Is python's sorted() function guaranteed to be stable?

Question

The documentation doesn't guarantee that. Is there any other place that it is documented?

I'm guessing it might be stable since the sort method on lists is guaranteed to be stable (Notes 9th point: "Starting with Python 2.3, the sort() method is guaranteed to be stable"), and sorted is functionally similar. However, I'm not able to find any definitive source that says so.

Purpose: I need to sort based on a primary key and also a secondary key in cases where the primary key is equal in both records. If sorted() is guaranteed to be stable, I can sort on the secondary key, then sort on the primary key and get the result I need.

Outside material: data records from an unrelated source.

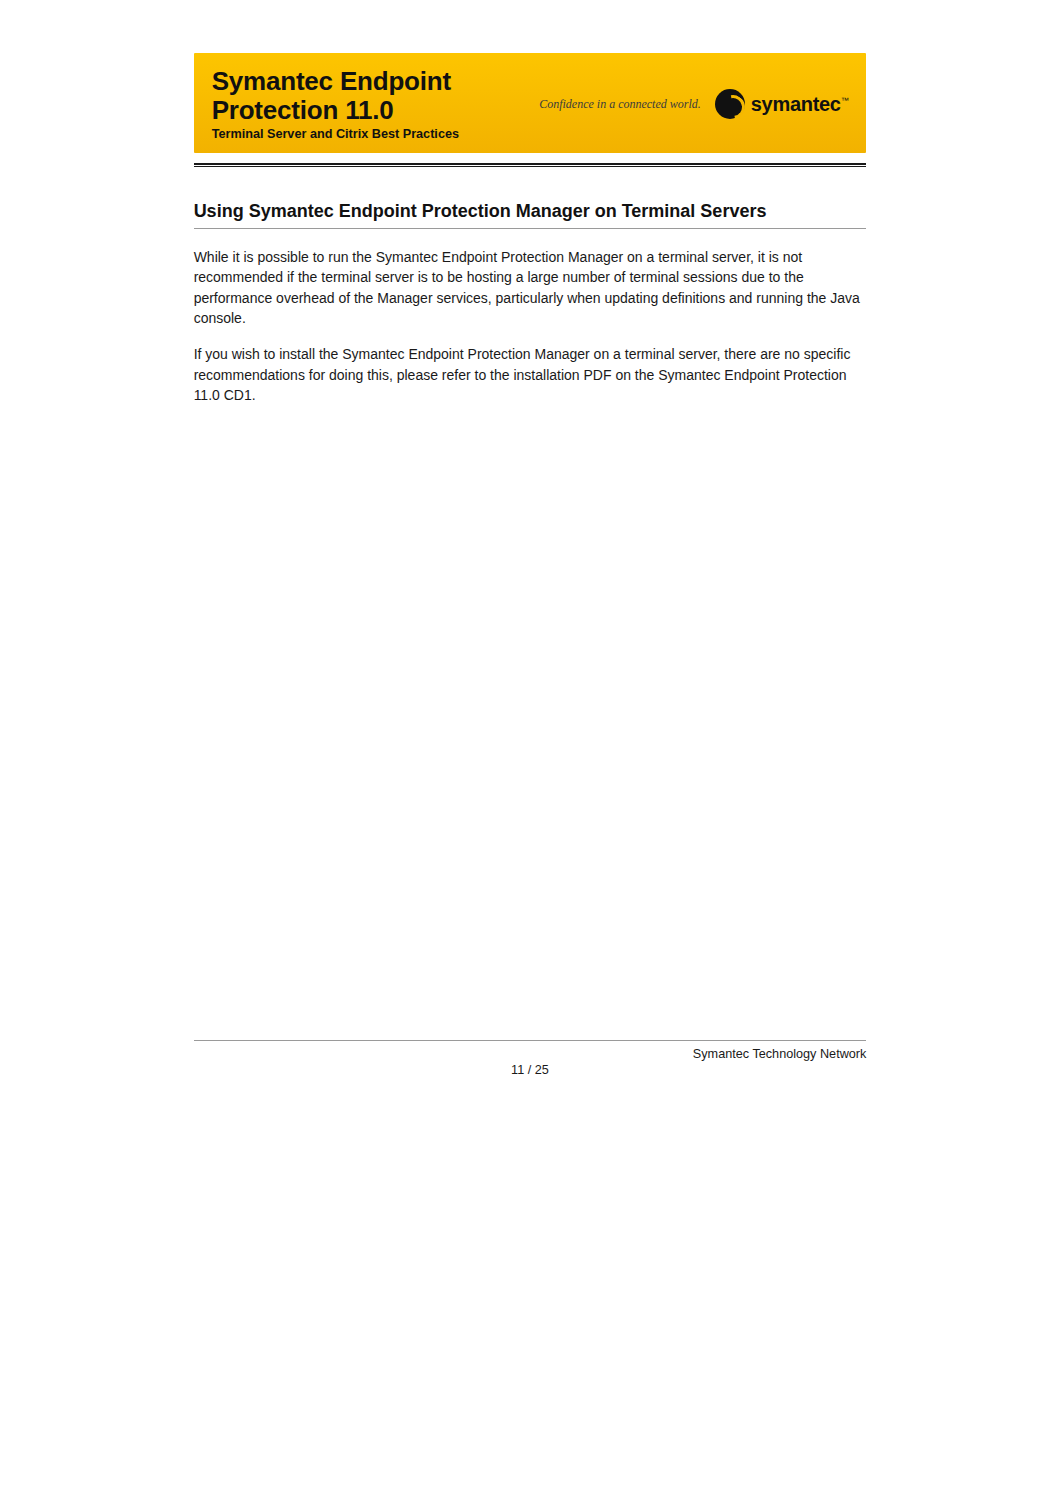Symantec Endpoint Protection 11.0
Terminal Server and Citrix Best Practices
Confidence in a connected world. symantec™
Using Symantec Endpoint Protection Manager on Terminal Servers
While it is possible to run the Symantec Endpoint Protection Manager on a terminal server, it is not recommended if the terminal server is to be hosting a large number of terminal sessions due to the performance overhead of the Manager services, particularly when updating definitions and running the Java console.
If you wish to install the Symantec Endpoint Protection Manager on a terminal server, there are no specific recommendations for doing this, please refer to the installation PDF on the Symantec Endpoint Protection 11.0 CD1.
Symantec Technology Network
11 / 25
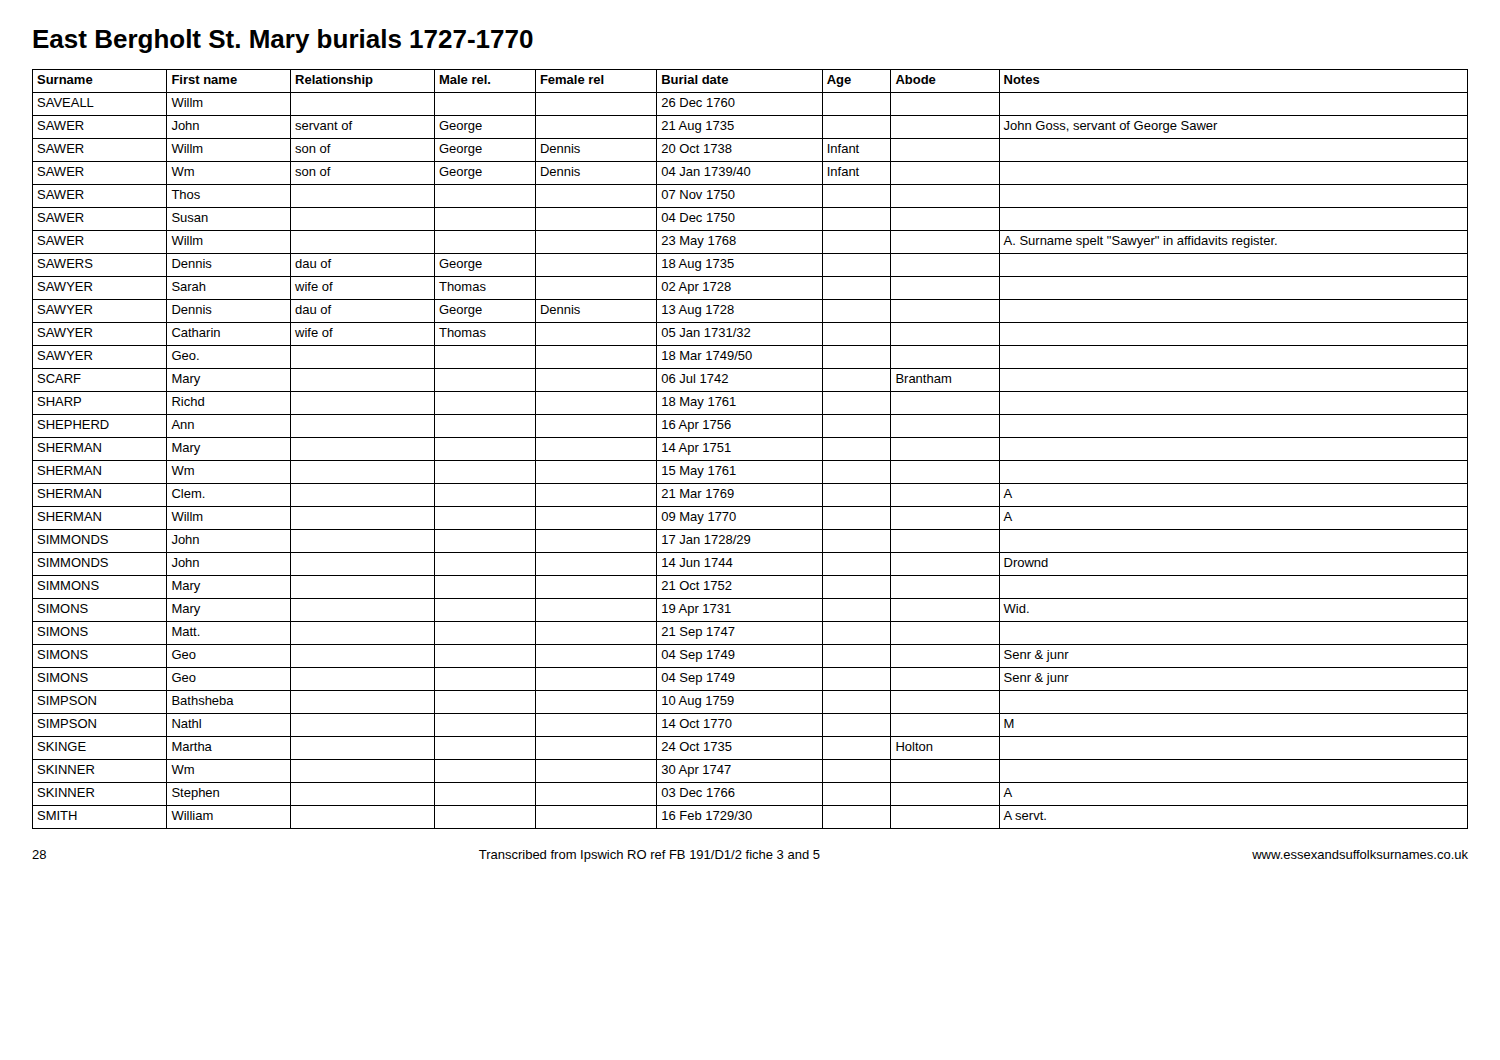East Bergholt St. Mary burials 1727-1770
| Surname | First name | Relationship | Male rel. | Female rel | Burial date | Age | Abode | Notes |
| --- | --- | --- | --- | --- | --- | --- | --- | --- |
| SAVEALL | Willm | | | | 26 Dec 1760 | | | |
| SAWER | John | servant of | George | | 21 Aug 1735 | | | John Goss, servant of George Sawer |
| SAWER | Willm | son of | George | Dennis | 20 Oct 1738 | Infant | | |
| SAWER | Wm | son of | George | Dennis | 04 Jan 1739/40 | Infant | | |
| SAWER | Thos | | | | 07 Nov 1750 | | | |
| SAWER | Susan | | | | 04 Dec 1750 | | | |
| SAWER | Willm | | | | 23 May 1768 | | | A. Surname spelt "Sawyer" in affidavits register. |
| SAWERS | Dennis | dau of | George | | 18 Aug 1735 | | | |
| SAWYER | Sarah | wife of | Thomas | | 02 Apr 1728 | | | |
| SAWYER | Dennis | dau of | George | Dennis | 13 Aug 1728 | | | |
| SAWYER | Catharin | wife of | Thomas | | 05 Jan 1731/32 | | | |
| SAWYER | Geo. | | | | 18 Mar 1749/50 | | | |
| SCARF | Mary | | | | 06 Jul 1742 | | Brantham | |
| SHARP | Richd | | | | 18 May 1761 | | | |
| SHEPHERD | Ann | | | | 16 Apr 1756 | | | |
| SHERMAN | Mary | | | | 14 Apr 1751 | | | |
| SHERMAN | Wm | | | | 15 May 1761 | | | |
| SHERMAN | Clem. | | | | 21 Mar 1769 | | | A |
| SHERMAN | Willm | | | | 09 May 1770 | | | A |
| SIMMONDS | John | | | | 17 Jan 1728/29 | | | |
| SIMMONDS | John | | | | 14 Jun 1744 | | | Drownd |
| SIMMONS | Mary | | | | 21 Oct 1752 | | | |
| SIMONS | Mary | | | | 19 Apr 1731 | | | Wid. |
| SIMONS | Matt. | | | | 21 Sep 1747 | | | |
| SIMONS | Geo | | | | 04 Sep 1749 | | | Senr & junr |
| SIMONS | Geo | | | | 04 Sep 1749 | | | Senr & junr |
| SIMPSON | Bathsheba | | | | 10 Aug 1759 | | | |
| SIMPSON | Nathl | | | | 14 Oct 1770 | | | M |
| SKINGE | Martha | | | | 24 Oct 1735 | | Holton | |
| SKINNER | Wm | | | | 30 Apr 1747 | | | |
| SKINNER | Stephen | | | | 03 Dec 1766 | | | A |
| SMITH | William | | | | 16 Feb 1729/30 | | | A servt. |
28
Transcribed from Ipswich RO ref FB 191/D1/2 fiche 3 and 5
www.essexandsuffolksurnames.co.uk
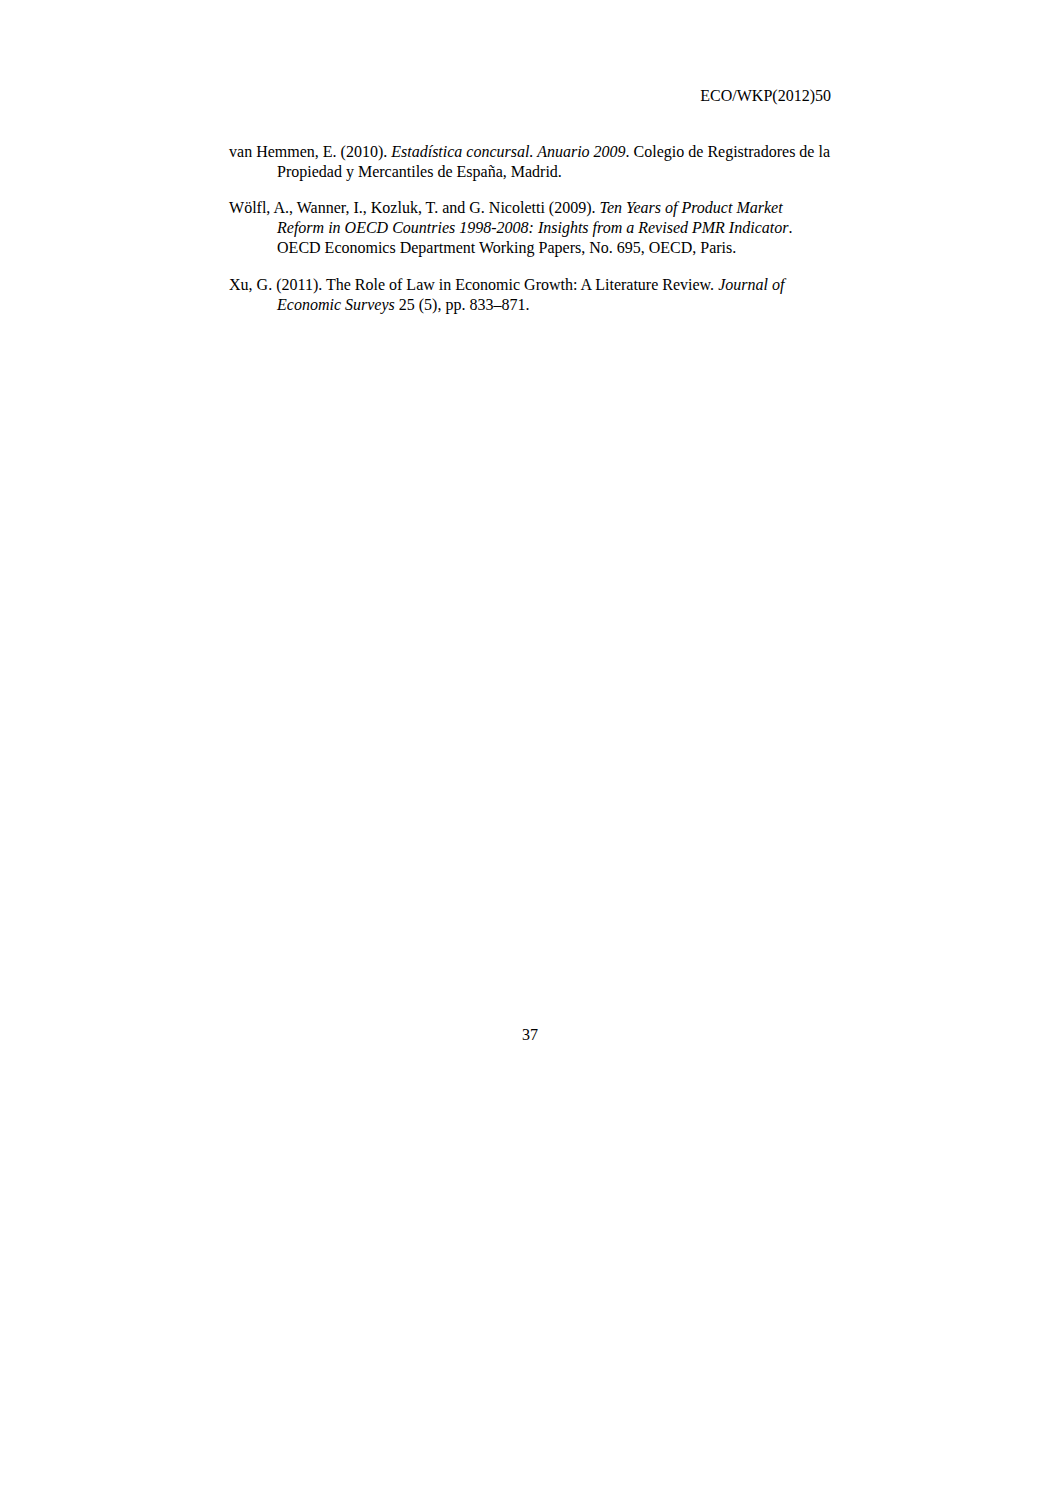ECO/WKP(2012)50
van Hemmen, E. (2010). Estadística concursal. Anuario 2009. Colegio de Registradores de la Propiedad y Mercantiles de España, Madrid.
Wölfl, A., Wanner, I., Kozluk, T. and G. Nicoletti (2009). Ten Years of Product Market Reform in OECD Countries 1998-2008: Insights from a Revised PMR Indicator. OECD Economics Department Working Papers, No. 695, OECD, Paris.
Xu, G. (2011). The Role of Law in Economic Growth: A Literature Review. Journal of Economic Surveys 25 (5), pp. 833–871.
37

PS: To avoid any confusion, I'm using stable in the sense of "a sort is stable if it guarantees not to change the relative order of elements that compare equal".

Answer 1

Yes, the intention of the manual is indeed to guarantee that sorted is stable and indeed that it uses exactly the same algorithm as the sort method. I do realize that the docs aren't 100% clear about this identity; doc patches are always happily accepted!

Answer 2

They are stable.

By the way: you sometimes can ignore knowing whether sort and sorted are stable, by combining a multi-pass sort in a single-pass one.

For example, if you want to sort objects based on their last_name, first_name attributes, you can do it in one pass:

sorted_list= sorted(     your_sequence_of_items,     key= lambda item: (item.last_name, item.first_name)) 

taking advantage of tuple comparison.

This answer, as-is, covers the original question. For further sorting-related questions, there is the Python Sorting How-To.